== Task directions ==
Write out exactly the lines that run from the one containing "11teamsports" to the end of the entries below, with both end lines included.

::::::

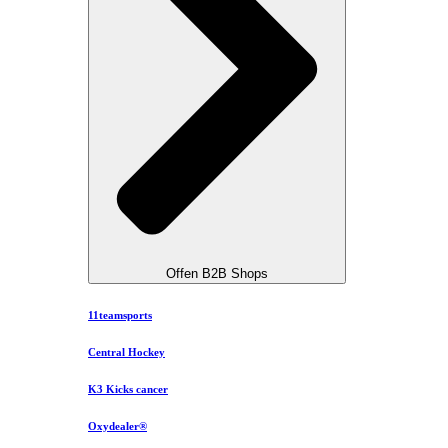
Offen B2B Shops
11teamsports
Central Hockey
K3 Kicks cancer
Oxydealer®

::::::

== Written answer ==
11teamsports
Central Hockey
K3 Kicks cancer
Oxydealer®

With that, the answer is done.